Setting up internal SLOs helps engineers keep up with modest customer experience issues first they become a serious accident which results in fines. “Some companies view SLOs as just another warning; they should be representative of the user experience, ”Anderson said. It makes sense that as SRE initiatives begin to mature, companies will slowly begin to adopt even more competitive goals to deliver superior user experiences and avoid dissatisfied partners.
Final consideration: don’t play the blame game
Much of the SRE doctrine is the concept of blameless autopsy.

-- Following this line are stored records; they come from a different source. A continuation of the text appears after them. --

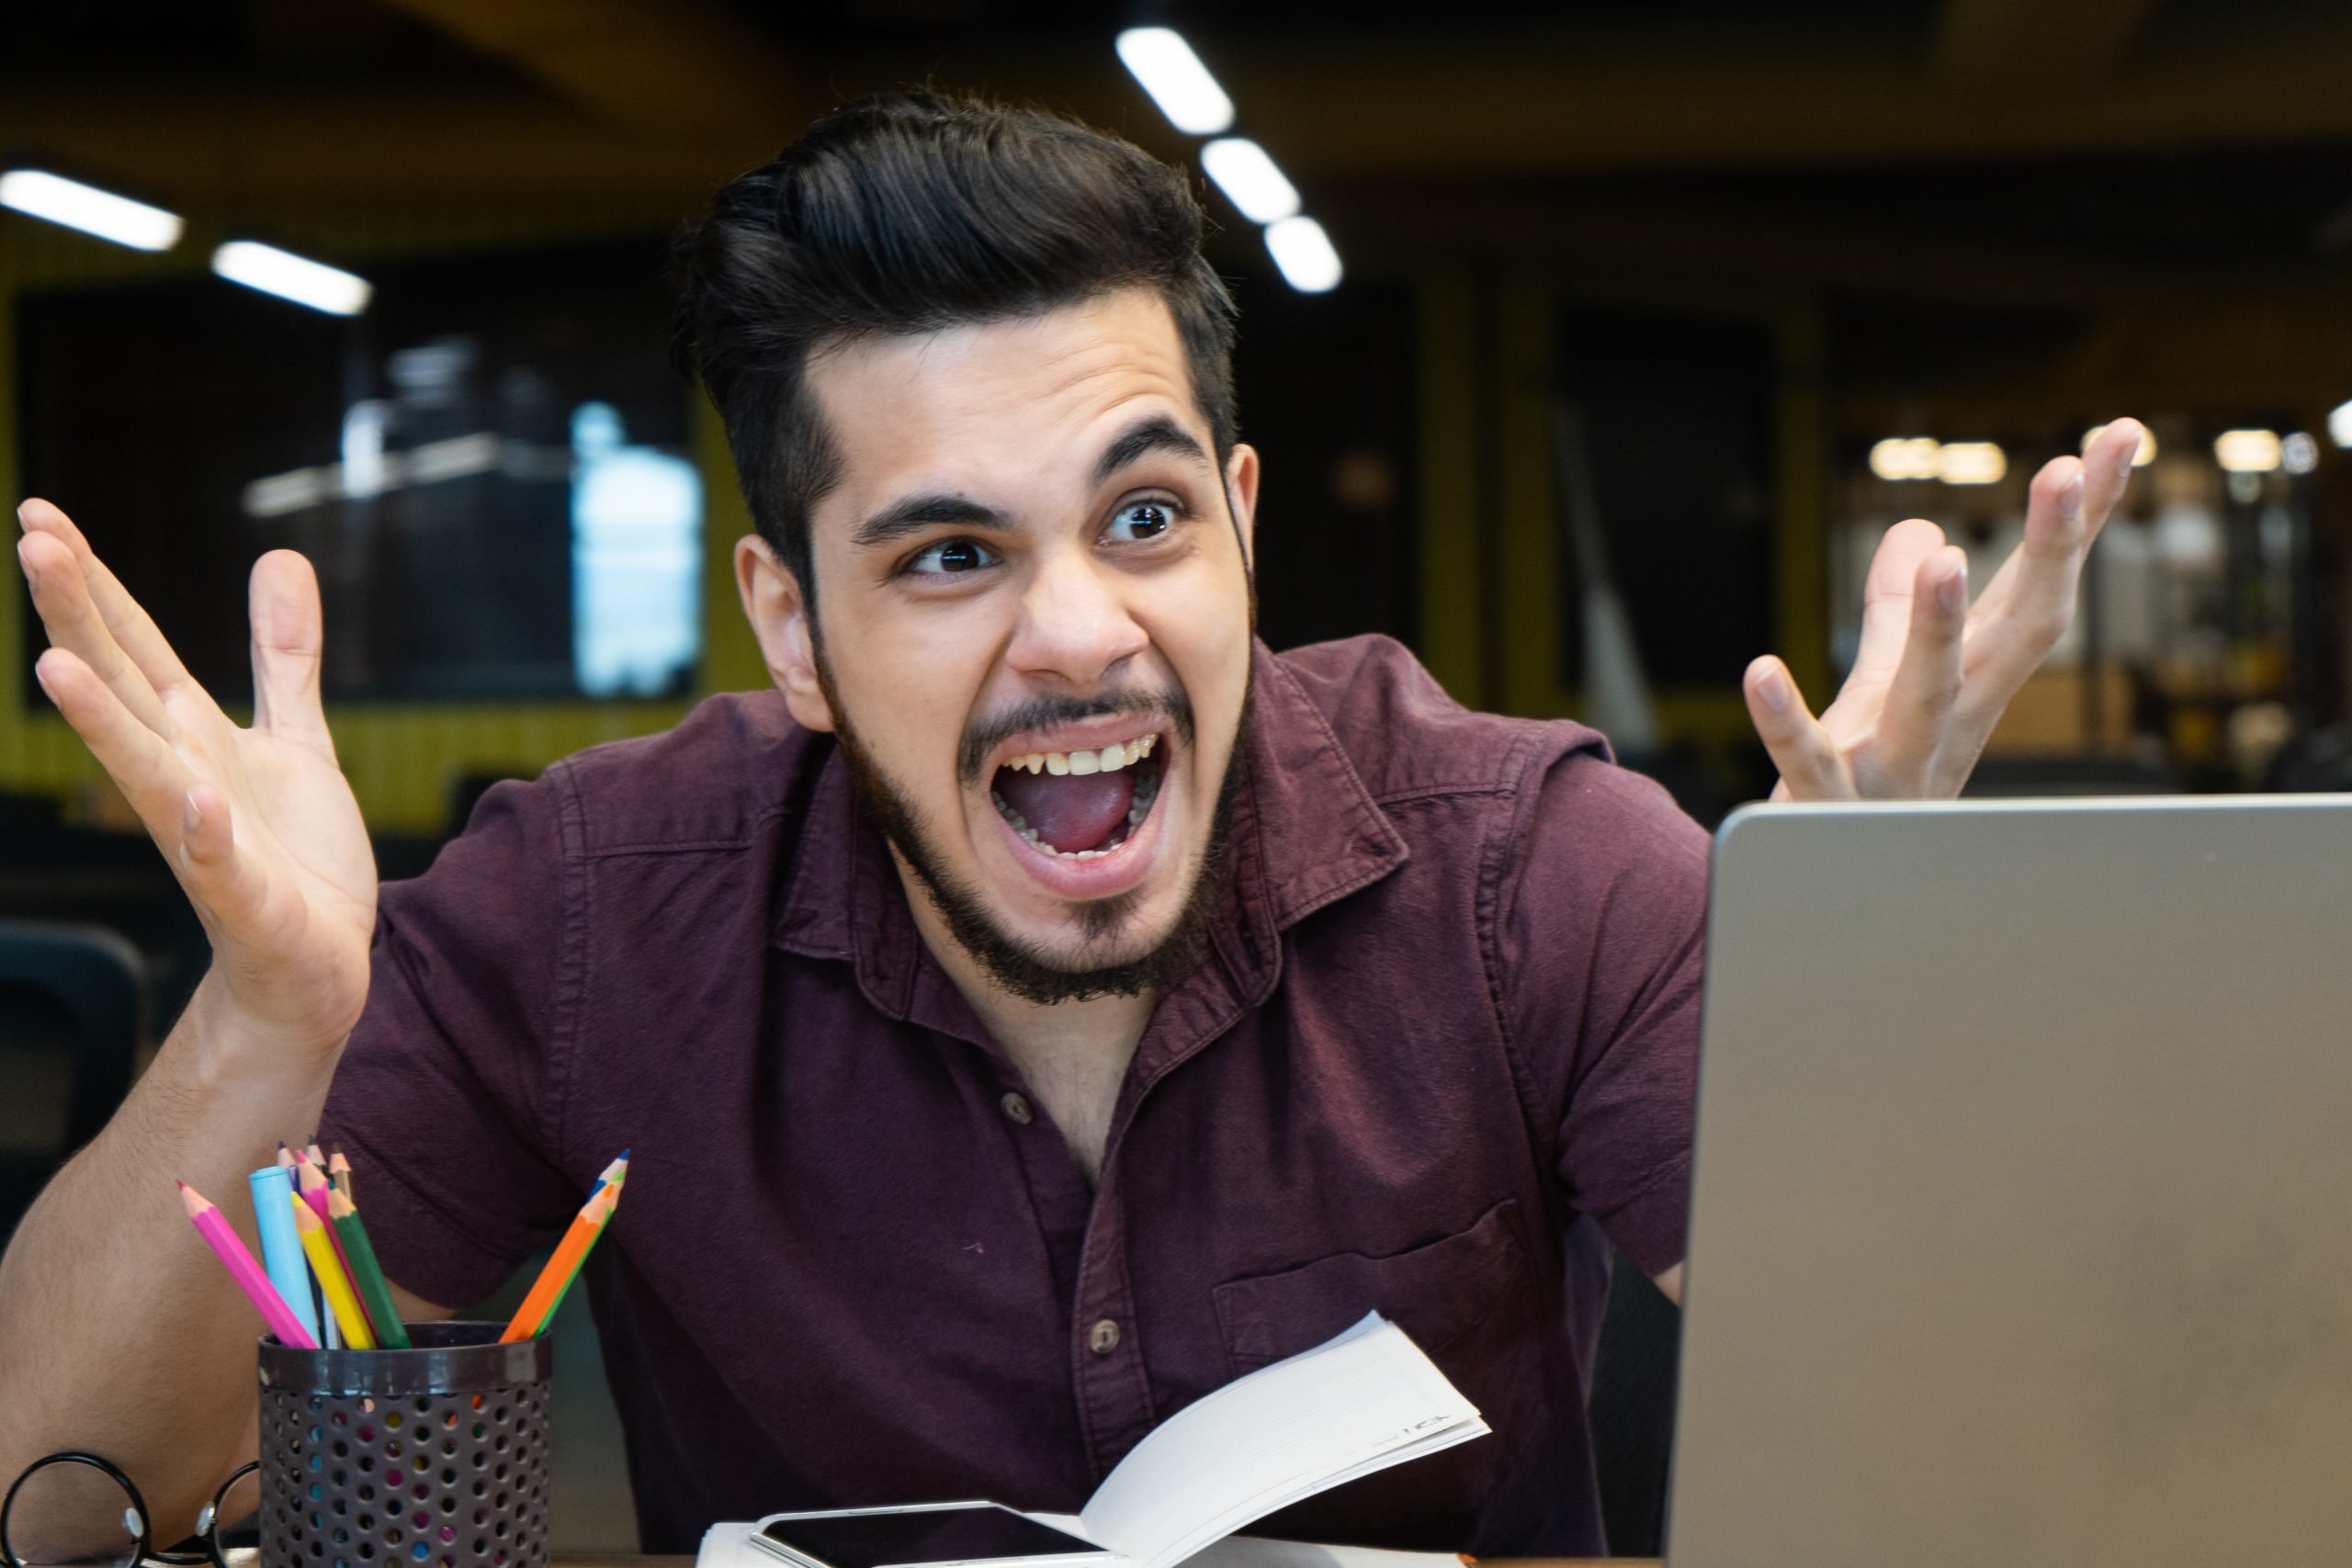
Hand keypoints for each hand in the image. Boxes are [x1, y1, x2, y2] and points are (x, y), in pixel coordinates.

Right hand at [17, 498, 375, 1060]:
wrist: (315, 965)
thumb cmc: (293, 856)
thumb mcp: (296, 738)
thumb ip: (281, 657)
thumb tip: (278, 558)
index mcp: (193, 736)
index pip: (132, 645)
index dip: (92, 581)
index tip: (40, 515)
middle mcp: (184, 776)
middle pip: (121, 686)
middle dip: (76, 618)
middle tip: (32, 542)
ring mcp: (207, 838)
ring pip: (144, 773)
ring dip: (100, 722)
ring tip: (55, 665)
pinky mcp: (245, 897)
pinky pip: (217, 862)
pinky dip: (204, 831)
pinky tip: (197, 799)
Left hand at [1741, 419, 2144, 800]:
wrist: (1834, 915)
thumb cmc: (1867, 794)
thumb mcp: (1887, 690)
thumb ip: (1897, 615)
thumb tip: (1920, 529)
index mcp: (1972, 690)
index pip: (2035, 590)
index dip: (2078, 517)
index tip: (2119, 435)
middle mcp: (1950, 727)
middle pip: (2014, 634)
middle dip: (2047, 554)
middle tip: (2065, 469)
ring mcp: (1895, 772)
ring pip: (1927, 698)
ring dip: (1940, 631)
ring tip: (1948, 563)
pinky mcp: (1828, 811)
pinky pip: (1810, 766)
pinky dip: (1788, 721)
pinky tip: (1761, 670)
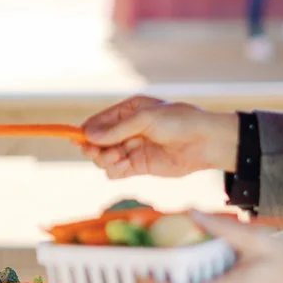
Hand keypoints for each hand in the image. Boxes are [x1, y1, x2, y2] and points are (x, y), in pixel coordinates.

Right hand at [82, 95, 238, 179]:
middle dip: (95, 148)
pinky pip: (117, 171)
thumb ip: (117, 129)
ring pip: (104, 158)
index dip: (86, 131)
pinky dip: (115, 170)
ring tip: (118, 158)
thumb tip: (88, 135)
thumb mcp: (146, 119)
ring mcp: (133, 148)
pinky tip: (123, 166)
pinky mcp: (140, 166)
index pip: (99, 121)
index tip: (77, 139)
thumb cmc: (179, 121)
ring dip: (105, 159)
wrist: (206, 142)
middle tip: (99, 151)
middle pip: (98, 142)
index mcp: (128, 111)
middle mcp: (128, 130)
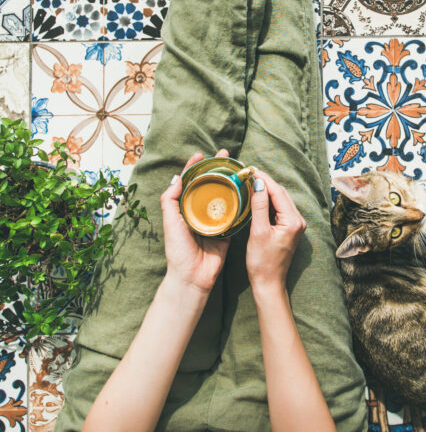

Because when you are in the middle of an accident, the worst thing to do is point the finger. “Blaming triggers a defense mechanism and when you’re in a defensive mode, you can’t respond well,” Anderson said.
Instead, it’s best to keep an open mind when doing these retrospectives: accept that what happened happened for a reason, and try to uncover that reason to make positive improvements. “What can we change on a systemic level to become more resilient?” Arnott asks. “What is the origin of that mistake? What information was missing? What communication should have taken place to prevent this? “
Typically, accidents do not occur intentionally or out of incompetence, but rather due to loopholes in the process. By not playing the blame game, companies are in a better position to troubleshoot as they progressively release new features. So hopefully, with the right SRE approach in place, teams can advance their digital services to meet the high stakes of today’s modern user experience expectations.